Today’s continued slide below Tue’s 1.3836 low leaves yesterday’s 1.4067 high in its wake as the latest smaller-degree corrective high the market is now required to sustain losses below to maintain a more immediate bearish count. In this regard that 1.4067 level is considered our new short-term risk parameter from which non-bullish decisions like long-covers and cautious bearish punts can be objectively rebased and managed.
From a longer-term perspective the current challenge is one of determining what previous bull move the current relapse is correcting. The bearish divergence in momentum in the daily close-only chart is clear, exposing at least the intermediate-term trend as down.
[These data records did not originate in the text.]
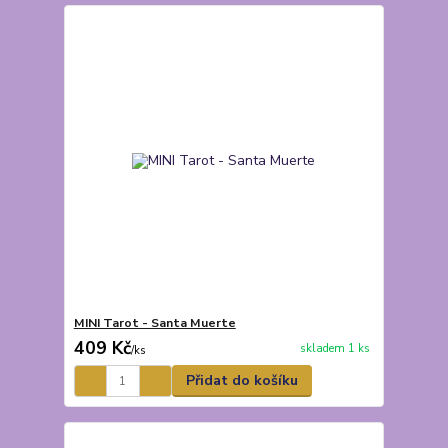
MINI Tarot - Santa Muerte
409 Kč
skladem 1 ks
/
ks
Přidat do košíku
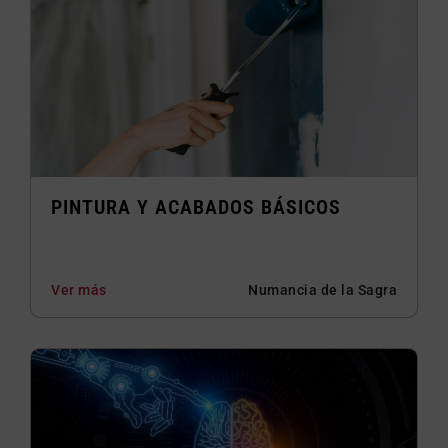
PINTURA Y ACABADOS BÁSICOS
Ver más
Numancia de la Sagra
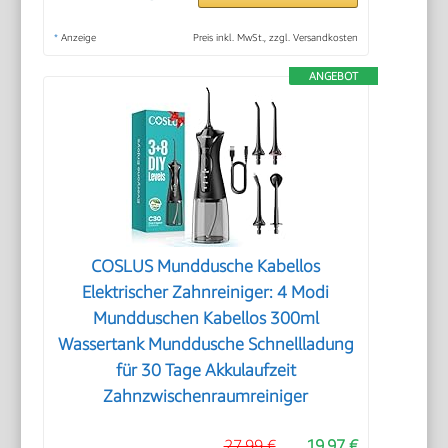
*
Anzeige
Preis inkl. MwSt., zzgl. Versandkosten
ANGEBOT
COSLUS Munddusche Kabellos
Elektrischer Zahnreiniger: 4 Modi
Mundduschen Kabellos 300ml
Wassertank Munddusche Schnellladung
für 30 Tage Akkulaufzeit
Zahnzwischenraumreiniger
27,99 €
19,97 €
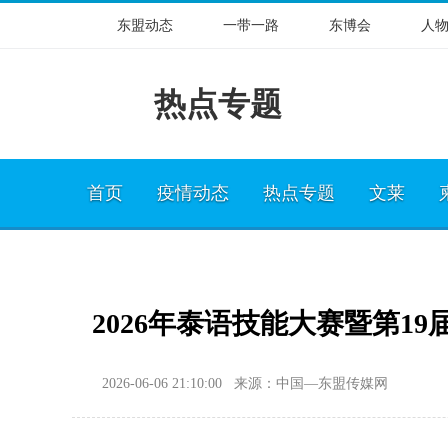
东盟动态
一带一路
东博会
人
热点专题
首页
疫情动态
热点专题
文莱
2026年泰语技能大赛暨第
2026-06-06 21:10:00 来源：中国—东盟传媒网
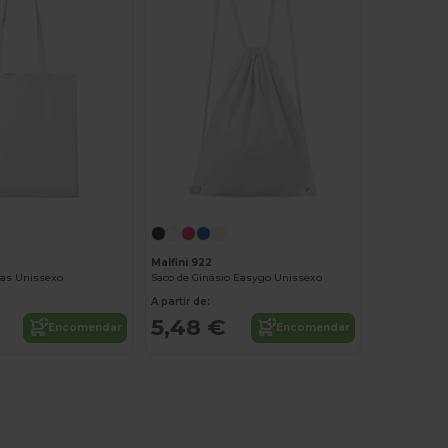
Malfini 922
as Unissexo
Saco de Ginásio Easygo Unissexo
A partir de:
5,48 €
Encomendar
Encomendar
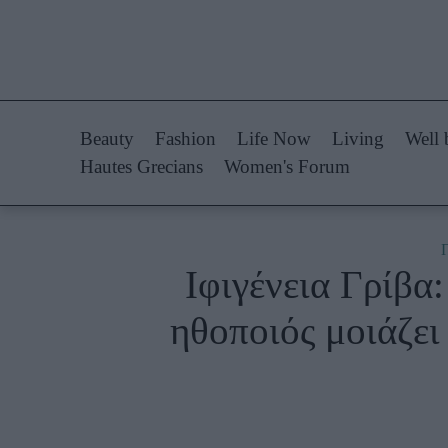
Life Now
Fashion
What's New
Shopping
Beauty
Fashion
Life Now
Living
Well 
Travel
Styling Tips
Hautes Grecians
Women's Forum
Culture
Fashion Ne
City Blogging
Ιφιγένεια Γρίβα:
Woman Power
Πρόσω
ηθοποιός μοιάζει
Parenting
Celebrities
Working Girl
Συνεντεύξεις
Real Women
Who
True Stories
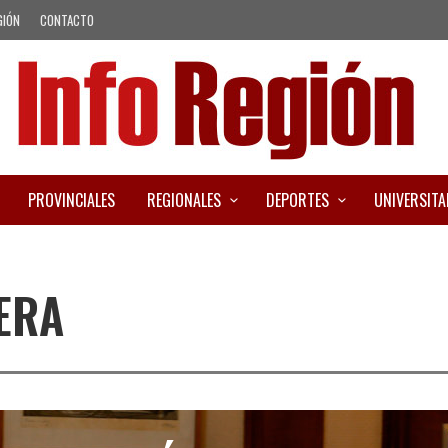
GIÓN
CONTACTO
PROVINCIALES
REGIONALES
DEPORTES
UNIVERSITA
ERA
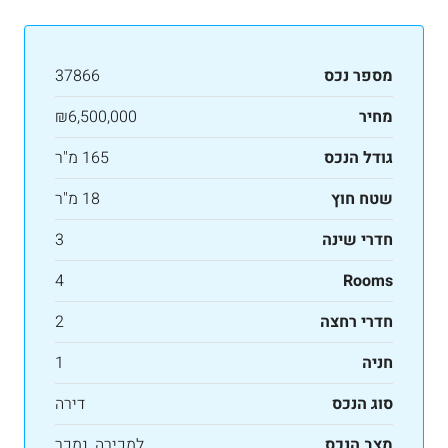
מספר נכס
37866
מחיר
₪6,500,000
גודל הנכס
165 מ"ר
שטח חוץ
18 מ"ר
חדרי שינה
3
4
Rooms
חדרי רחצה
2
חניה
1
סוג הנכס
דירה
מצב הנכס
למכירה, נמכר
Thus far however this setback falls well within the bounds of a correction of just the portion of the bull from 12-Dec’s 1.3317 low close. The market is only now encroaching on the (1.3789) 50% retracement of this suspected 3rd-Wave component of the larger-degree 5th-Wave rally from 02-Nov’s 1.3058 low. The market also remains above a ton of former resistance-turned-support from the 1.3575 / 1.3600-area from the entire 4Q17 shown in both the daily close chart above and weekly chart below.
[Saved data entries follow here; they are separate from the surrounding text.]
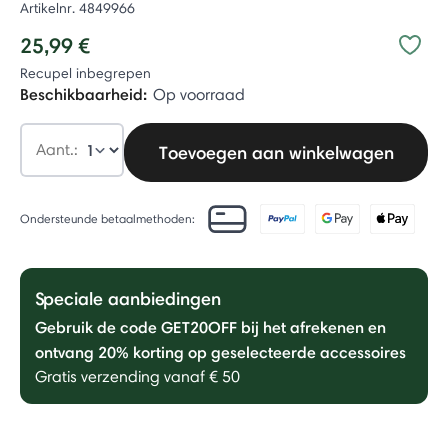
Artikelnr.
4849966
25,99 €
Recupel inbegrepen
Beschikbaarheid:
Op voorraad
Aant.:
Toevoegen aan winkelwagen
Ondersteunde betaalmethoden:
Speciale aanbiedingen
Gebruik de code GET20OFF bij het afrekenen en
ontvang 20% ​​korting op geselecteerde accessoires
Gratis verzending vanaf € 50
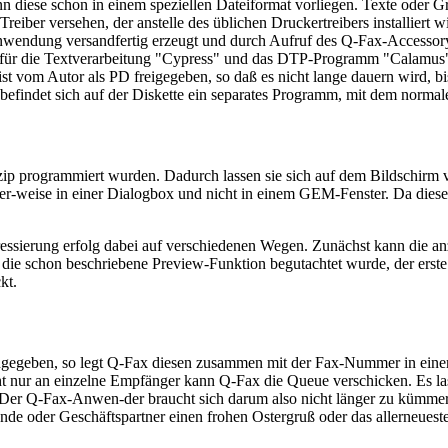
 diese schon in einem speziellen Dateiformat vorliegen. Texte oder G
iber versehen, der anstelle des üblichen Druckertreibers installiert wi
Anwendung versandfertig erzeugt und durch Aufruf des Q-Fax-Accessorys 
für die Textverarbeitung "Cypress" und das DTP-Programm "Calamus" au
ist vom Autor als PD freigegeben, so daß es nicht lange dauern wird, b
befindet sich auf der Diskette ein separates Programm, mit dem norma
p programmiert wurden. Dadurch lassen sie sich auf dem Bildschirm ver
r-weise in einer Dialogbox und nicht in einem GEM-Fenster. Da diese F
dressierung erfolg dabei auf verschiedenen Wegen. Zunächst kann die
 die schon beschriebene Preview-Funktion begutachtet wurde, der e
kt.
gegeben, so legt Q-Fax diesen zusammen mit der Fax-Nummer in einer 
ht nur an einzelne Empfänger kann Q-Fax die Queue verschicken. Es la
er Q-Fax-Anwen-der braucht sich darum also nicht länger zu kümmern.
unde oder Geschäftspartner einen frohen Ostergruß oder das allerneues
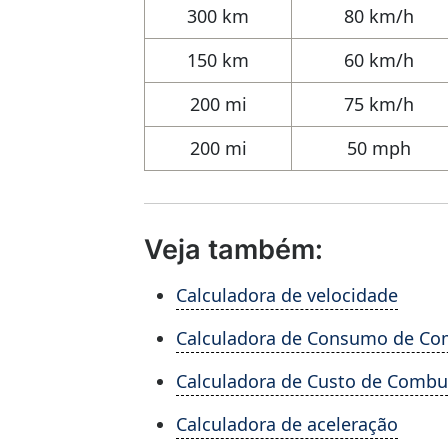
300 km
80 km/h
150 km
60 km/h
200 mi
75 km/h
200 mi
50 mph
Veja também:
Calculadora de velocidade
Calculadora de Consumo de Co
Calculadora de Custo de Combus
Calculadora de aceleração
Now that the market has at least temporarily stemmed the uptrend and identified some highs and resistance however, currently frothy market sentiment/contrary opinion indicators can be considered applicable factors to a peak/reversal-threat environment that could be major in scope. Indeed, the current 74% reading in our RJO Bullish Sentiment Index of the hot Managed Money positions reportable to the CFTC is the highest in 2-1/2 years and clearly of a condition that could fuel much more extensive downside vulnerability. This said however, only a glance at the weekly chart below is needed to see the pertinence of the 1.3600-area as a key support candidate and a commensurately larger-degree risk parameter the market needs to break to threaten the past YEAR’S uptrend.
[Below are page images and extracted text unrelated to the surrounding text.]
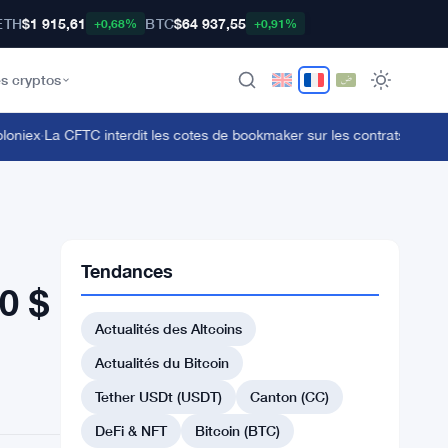
ETH
$1 915,61
BTC
$64 937,55
+0,68%
+0,91%
s cryptos
iex
·
La CFTC interdit les cotes de bookmaker sur les contrats d'événem
Tendances
0 $
Actualités des Altcoins
Actualités du Bitcoin
Tether USDt (USDT)
Canton (CC)
DeFi & NFT
Bitcoin (BTC)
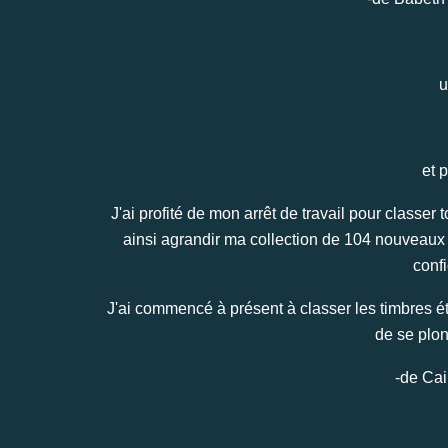
u
et 
J'ai profité de mon arrêt de travail pour classer t
ainsi agrandir ma collection de 104 nouveaux 
conf
J'ai commencé à présent à classer les timbres ét
de se plo
-de Cail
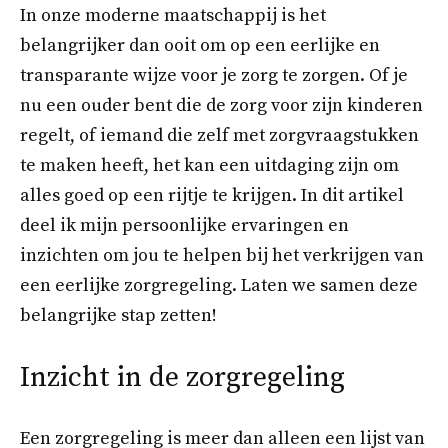
In onze moderne maatschappij is het
belangrijker dan ooit om op een eerlijke en
transparante wijze voor je zorg te zorgen. Of je
nu een ouder bent die de zorg voor zijn kinderen
regelt, of iemand die zelf met zorgvraagstukken
te maken heeft, het kan een uitdaging zijn om
alles goed op een rijtje te krijgen. In dit artikel
deel ik mijn persoonlijke ervaringen en
inzichten om jou te helpen bij het verkrijgen van
een eerlijke zorgregeling. Laten we samen deze
belangrijke stap zetten!
Inzicht in de zorgregeling
Een zorgregeling is meer dan alleen een lijst van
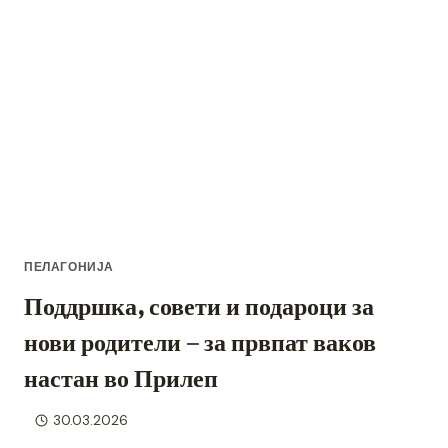
ПЕЛАГОНИЈА
Поддршка, совети и подароци за
нови родители – за првпат ваков
настан во Прилеп
30.03.2026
On an even longer-term basis, the monthly log scale chart below shows the market’s failure last month to sustain 2016’s losses below a HUGE area of former support from the 1.35-to-1.38-range that should have provided resistance. This is a very long-term positive development. But now that the market has provided at least some semblance of a relapse that rejects/defines some reliable highs and resistance, the fact that 25-Jan’s 1.4345 high was virtually the exact 50% retrace of the major downtrend from Jul’14’s 1.7192 high to Jan’16’s 1.1988 orthodox low provides an interesting footnote to a peak/reversal-threat environment.

These issues considered, a neutral-to-cautiously-bearish policy remains OK for shorter-term traders with a recovery above 1.4067 required to stem the slide and expose at least a rebutting correction higher and possibly a resumption of the new secular bull trend. Long-term players remain advised to maintain a cautious bullish policy with a break below the 1.3600-to-1.3575-range required to negate this call, warrant its cover and expose what then could be months of correction lower. In effect we believe the market has identified 1.4067 and the 1.3600-area as the key directional triggers heading forward.